From 4ef6d46a69f4d3ab8e88253b2ba4e75a423d0ea6 Mon Sep 17 00:00:00 2001
From: Bradley Dice <bdice@bradleydice.com>
Date: Tue, 12 Nov 2024 09:19:52 -0600
Subject: [PATCH 23/23] 1st instead of 1th

---
 cpp/include/cudf/strings/find_multiple.hpp | 2 +-
 1 file changed, 1 insertion(+), 1 deletion(-)

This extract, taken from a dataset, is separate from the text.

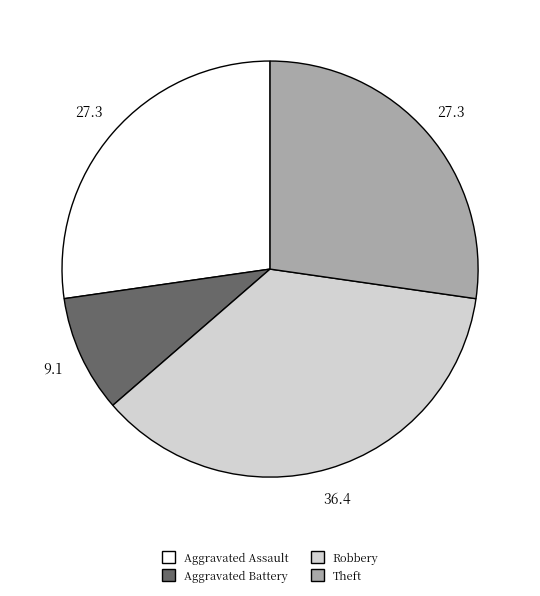

Is there any slice that represents more than half of the pie?

No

diff --git a/cpp/include/cudf/strings/find_multiple.hpp b/cpp/include/cudf/strings/find_multiple.hpp
index 03a74166256..e090766dd07 100644
--- a/cpp/include/cudf/strings/find_multiple.hpp
+++ b/cpp/include/cudf/strings/find_multiple.hpp
@@ -31,7 +31,7 @@ namespace strings {
  * @brief Searches for the given target strings within each string in the provided column
  *
  * Each column in the result table corresponds to the result for the target string at the same
- * ordinal. i.e. 0th column is the BOOL8 column result for the 0th target string, 1th for 1th,
+ * ordinal. i.e. 0th column is the BOOL8 column result for the 0th target string, 1st for 1st,
  * etc.
  *
  * If the target is not found for a string, false is returned for that entry in the output column.